Origin of the book and its content

These come from my direct lived experience of the role of conversation in my personal and professional life.

Which I became conscious of in the 80’s and 90’s when I was a university lecturer in the School of Medicine at Flinders University in Adelaide, South Australia. This was in the field of nutrition in which I had practised initially with farm livestock in southern Africa. And then with a more interesting species after I had undertaken a masters degree in Human Nutrition at the London School of Hygiene and Tropical Medicine in the UK. I did this course after being awarded my PhD, came to Australia in 1975 and obtained a position to establish a postgraduate course in Nutrition and Dietetics.

My research focused on why people choose to eat particular foods in different contexts. On ways in which people see ‘meaning’ in food, on the premise that a food item has no ‘meaning’ – a perceived personal relationship – except what each person projects onto it. This varies with context, for example a breakfast cereal is fine to eat on our own in the morning but not to serve to dinner guests. As you may suspect the social contexts of eating have a substantial influence on food choice decision making.

This work required a ‘qualitative’ research approach, interviewing small numbers of people in depth about how they made food choice decisions.

I found this research fascinating, not least as it was based on establishing good relationships with people and having rich conversations with them. And so when I decided to leave the world of academe (took an early retirement in 1994) I determined to craft a new career as someone who facilitates conversations about things that matter. Which I have been doing ever since in diverse places around out little planet, 3rd from the sun.

During this time I have:

. facilitated many meetings and forums using conversational processes particularly Open Space Technology (OST) and theWorldCafe

. kept copious journal notes on personal experiences and observations.

. recorded many quotes related to what conversation is and does in daily life and more generally.

. met with numerous remarkable people from whom I have harvested wisdom; some of these people are mentioned in the book.

. invented a new form of socialising which I have called Conversare.

Time to converse – at the heart of human warmth is one outcome of these endeavours. I first composed the ideas for it – from my extensive notes – while on a visit to Bali in 2002 and then made them available as photocopied ‘pamphlet.’ I gave this to people with the request that they keep it for a month at most and then pass it on.

In 2005 my wife Carmen and I went to live in Hong Kong, where we spent six happy years before returning to Adelaide. It was during our time based in Asia that I had a revised version printed as a 50 page booklet. Much ‘wholesome’ feedback on this prompted me to elaborate the content and to produce further versions.

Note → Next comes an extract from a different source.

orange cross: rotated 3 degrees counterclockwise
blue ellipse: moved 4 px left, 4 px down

And now a much enlarged print copy. This 4th edition is also printed in Hong Kong, during my visit to there in January 2014.

This reflects learning and insights from the range of conversationally oriented activities and ventures in which I was engaged while living in Asia – around which I travelled extensively. And now back in Australia and pursuing new ways of living and doing while maintaining connections to many friends and colleagues all over the world.

These experiences have confirmed the central themes of the book now made more explicit than in the earlier versions.

The ideas are now here for you to savour, enjoy, experiment with and notice the difference this makes to the quality of your life and that of the people around you.